— Start of Selection —
Worf killed the Klingon chancellor on purpose

To say Worf's relationship with other Klingons is complicated would be an understatement. As the only Klingon to be raised by humans and serve in Starfleet (at least until  half-Klingon B'elanna Torres (Roxann Dawson) becomes the USS Voyager's engineer), Worf is regarded as an outcast among his people. 

The Klingon government treats him with particular harshness. At one point, Worf's father is accused of treason, only for Worf to discover he's been framed by the rival Klingon House of Duras, to cover up their own sins. Realizing exposure of the truth could be devastating for Klingons and lead to in-fighting, Worf offers to take the blame for treason in the "Next Generation" Season 3 episode, "Sins of the Father." This ruins his family name, but lets him secretly spare the Klingon Empire from civil war.
— End of Selection —
— Start of Data lines —
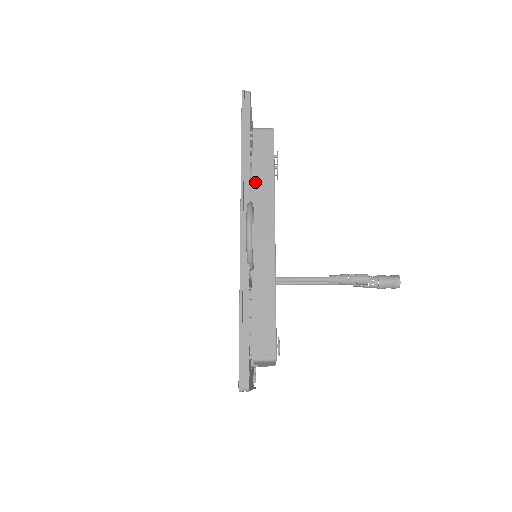
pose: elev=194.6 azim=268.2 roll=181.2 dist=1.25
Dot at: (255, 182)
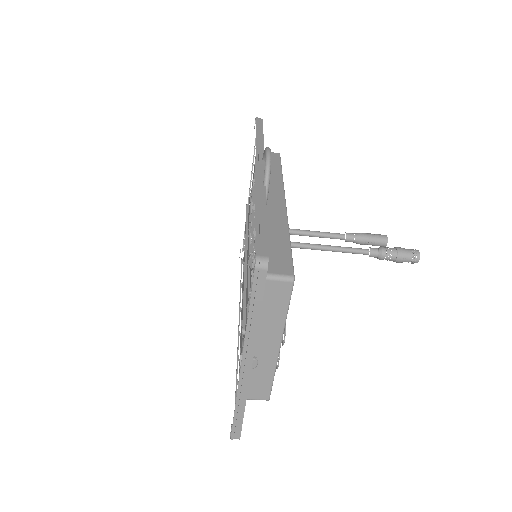
Dot at: occluded
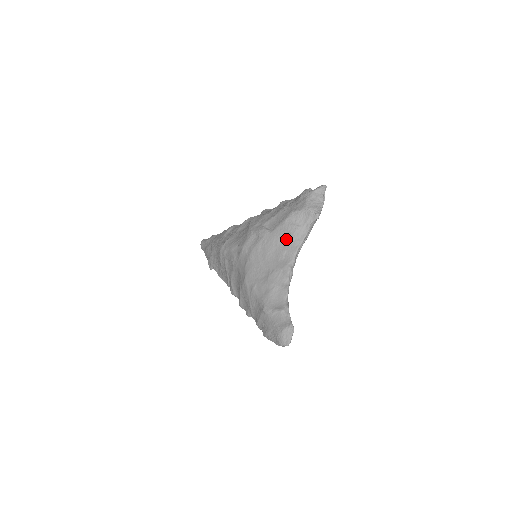
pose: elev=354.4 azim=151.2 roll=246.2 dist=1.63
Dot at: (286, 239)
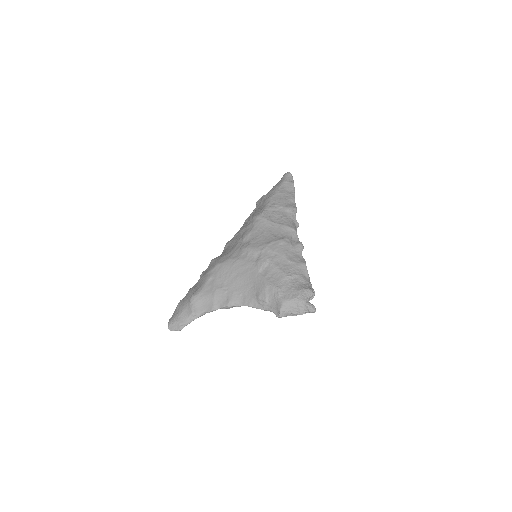
Dot at: (255, 292)
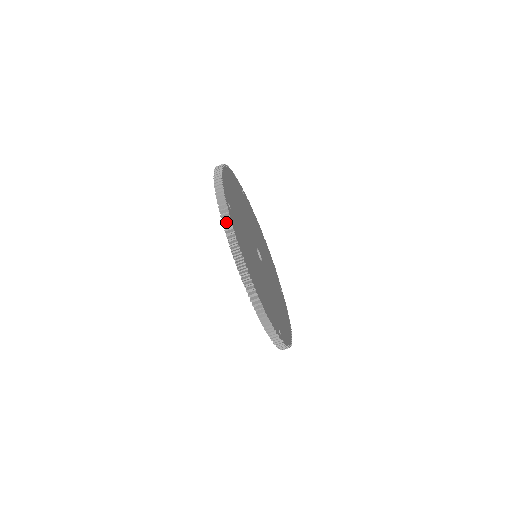
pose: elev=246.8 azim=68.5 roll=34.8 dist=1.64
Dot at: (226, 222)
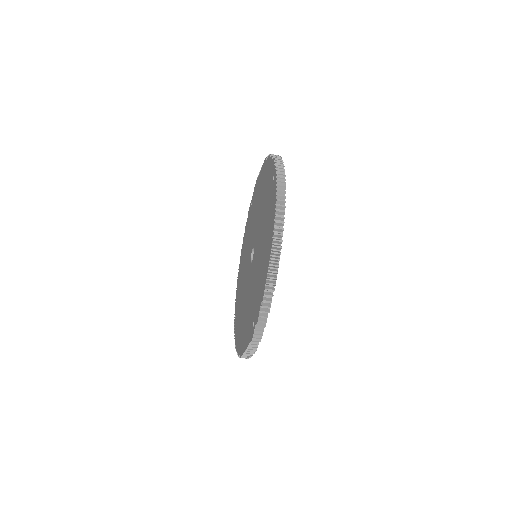
Dot at: (280, 185)
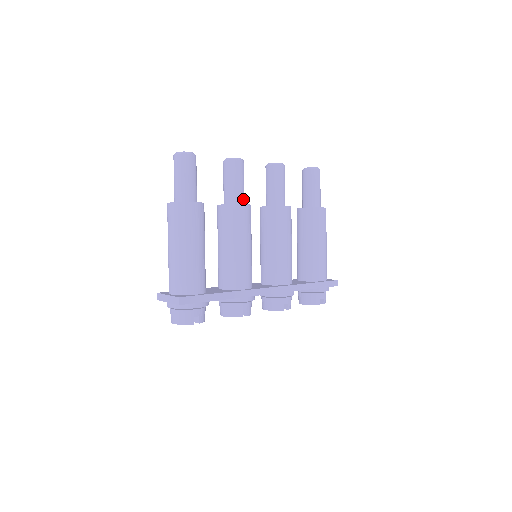
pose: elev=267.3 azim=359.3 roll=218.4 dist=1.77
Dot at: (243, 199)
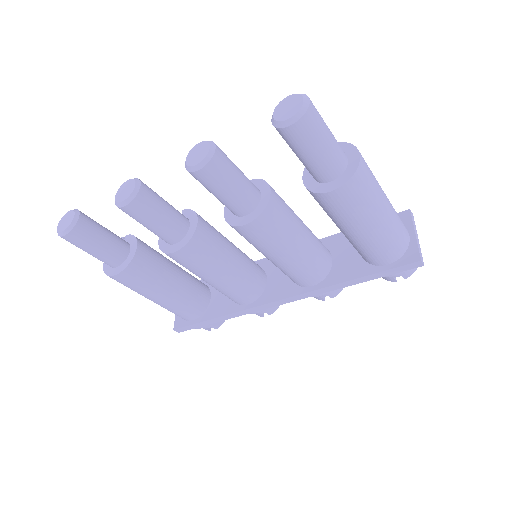
Dot at: (175, 235)
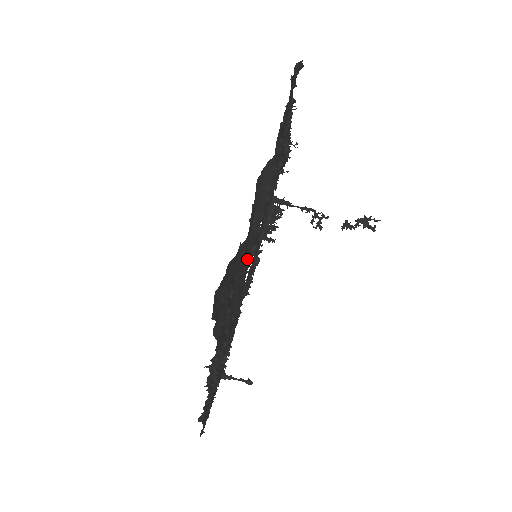
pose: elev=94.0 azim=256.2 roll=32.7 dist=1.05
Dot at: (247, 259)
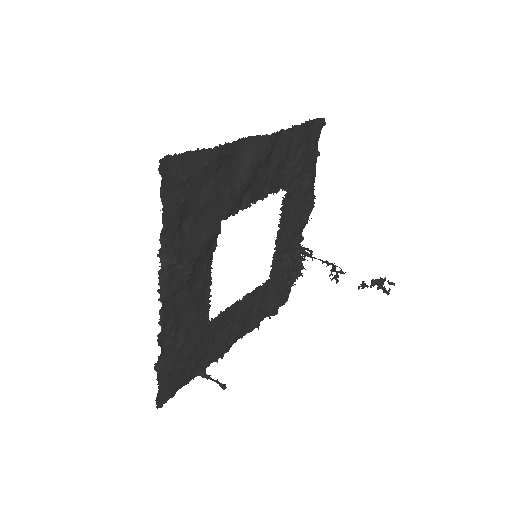
Dot at: (221, 196)
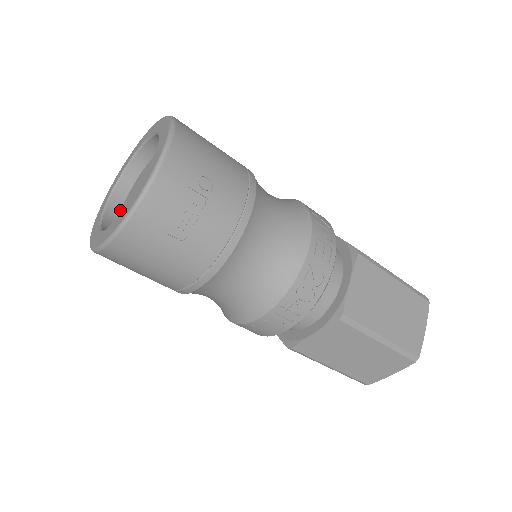
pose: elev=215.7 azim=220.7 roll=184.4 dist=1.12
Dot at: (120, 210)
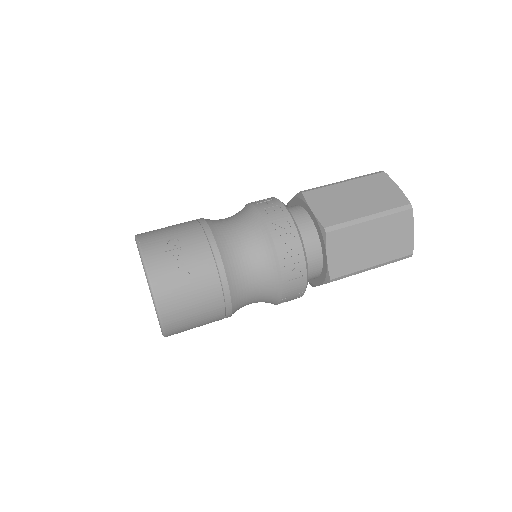
Dot at: occluded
— End of Data lines —
What you need to do:
1. Restate word for word the part of the Worf passage that opens with the words containing "Worf killed the" and closes with "from civil war.".
2. Rewrite the entries as a JSON list of strings, one string per line, from the start of the entries through the line that contains "Dot at: (280, 185)", with both ends included and blank lines left out. Leave the picture lines out of the answer.

Solutions in order:
1.
Worf killed the Klingon chancellor on purpose

To say Worf's relationship with other Klingons is complicated would be an understatement. As the only Klingon to be raised by humans and serve in Starfleet (at least until  half-Klingon B'elanna Torres (Roxann Dawson) becomes the USS Voyager's engineer), Worf is regarded as an outcast among his people. 

The Klingon government treats him with particular harshness. At one point, Worf's father is accused of treason, only for Worf to discover he's been framed by the rival Klingon House of Duras, to cover up their own sins. Realizing exposure of the truth could be devastating for Klingons and lead to in-fighting, Worf offers to take the blame for treason in the "Next Generation" Season 3 episode, "Sins of the Father." This ruins his family name, but lets him secretly spare the Klingon Empire from civil war.

2.
[
  "pose: elev=194.6 azim=268.2 roll=181.2 dist=1.25",
  "Dot at: (255, 182)",
  "Dot at: occluded",
  "pose: elev=354.4 azim=151.2 roll=246.2 dist=1.63",
  "Dot at: (286, 239)",
  "Dot at: (255, 292)",
  "pose: elev=246.8 azim=68.5 roll=34.8 dist=1.64",
  "Dot at: (226, 222)",
  "Dot at: (280, 185)"
]